Micromagnetics of magnetic chemical modulations in soft-magnetic cylindrical nanowires

TL;DR

This paper investigates how magnetic modulations in soft-magnetic nanowires cause magnetization curling, how this curling depends on modulation length, and how it can be controlled by current-induced Oersted fields.

Contribution

It provides a combined analytical, experimental, and simulation study of magnetization curling in magnetic nanowires with modulations, revealing control mechanisms via current.

Findings

Magnetization curls around the axis in modulated nanowires.

Curling angle saturates at a specific modulation length.

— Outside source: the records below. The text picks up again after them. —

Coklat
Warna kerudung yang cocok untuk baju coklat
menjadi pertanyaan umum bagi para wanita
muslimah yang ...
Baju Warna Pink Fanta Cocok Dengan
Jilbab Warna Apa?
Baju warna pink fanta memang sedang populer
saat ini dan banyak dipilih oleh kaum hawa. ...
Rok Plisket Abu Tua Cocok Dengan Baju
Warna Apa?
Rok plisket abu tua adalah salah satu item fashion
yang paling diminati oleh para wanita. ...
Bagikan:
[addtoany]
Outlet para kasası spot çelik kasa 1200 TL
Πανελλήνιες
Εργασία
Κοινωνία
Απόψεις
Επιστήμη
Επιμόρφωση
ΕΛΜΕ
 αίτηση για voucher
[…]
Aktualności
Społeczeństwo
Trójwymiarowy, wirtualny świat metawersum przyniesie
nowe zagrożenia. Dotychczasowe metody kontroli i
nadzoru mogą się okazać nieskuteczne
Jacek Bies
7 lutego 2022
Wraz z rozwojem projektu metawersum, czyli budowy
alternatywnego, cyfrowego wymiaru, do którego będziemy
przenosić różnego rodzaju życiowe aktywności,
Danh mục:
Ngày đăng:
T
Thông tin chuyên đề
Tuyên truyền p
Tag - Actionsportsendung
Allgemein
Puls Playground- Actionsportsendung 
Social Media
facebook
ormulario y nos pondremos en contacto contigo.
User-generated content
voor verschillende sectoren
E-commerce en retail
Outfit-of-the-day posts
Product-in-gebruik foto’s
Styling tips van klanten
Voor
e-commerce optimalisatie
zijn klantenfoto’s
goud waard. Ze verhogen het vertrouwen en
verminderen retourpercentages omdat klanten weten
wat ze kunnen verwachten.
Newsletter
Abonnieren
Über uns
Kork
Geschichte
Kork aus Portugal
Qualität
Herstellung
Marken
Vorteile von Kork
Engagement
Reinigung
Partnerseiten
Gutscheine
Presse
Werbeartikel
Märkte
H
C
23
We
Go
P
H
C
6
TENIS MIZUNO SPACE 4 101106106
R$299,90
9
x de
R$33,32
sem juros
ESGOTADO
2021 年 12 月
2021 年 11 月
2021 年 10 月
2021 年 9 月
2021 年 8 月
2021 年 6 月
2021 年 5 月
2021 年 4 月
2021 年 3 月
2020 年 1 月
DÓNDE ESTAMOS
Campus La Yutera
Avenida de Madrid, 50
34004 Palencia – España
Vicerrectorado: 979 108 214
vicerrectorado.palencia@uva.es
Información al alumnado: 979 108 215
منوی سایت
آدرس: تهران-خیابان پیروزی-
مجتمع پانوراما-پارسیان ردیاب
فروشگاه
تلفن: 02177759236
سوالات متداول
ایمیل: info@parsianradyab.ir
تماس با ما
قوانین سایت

Oersted field can switch the curling circulation.

Abstract

We analyze the micromagnetics of short longitudinal modulations of a high-magnetization material in cylindrical nanowires made of a soft-magnetic material of lower magnetization such as permalloy, combining magnetic microscopy, analytical modeling, and micromagnetic simulations. The mismatch of magnetization induces curling of magnetization around the axis in the modulations, in an attempt to screen the interfacial magnetic charges. The curling angle increases with modulation length, until a plateau is reached with nearly full charge screening for a specific length scale~$\Delta_\mathrm{mod}$, larger than the dipolar exchange length of any of the two materials. The curling circulation can be switched by the Oersted field arising from a charge current with typical magnitude $10^{12} A/m^{2}$ for a diameter of $\sim$100 nm, and reaching a maximum for $\Delta_\mathrm{mod}$.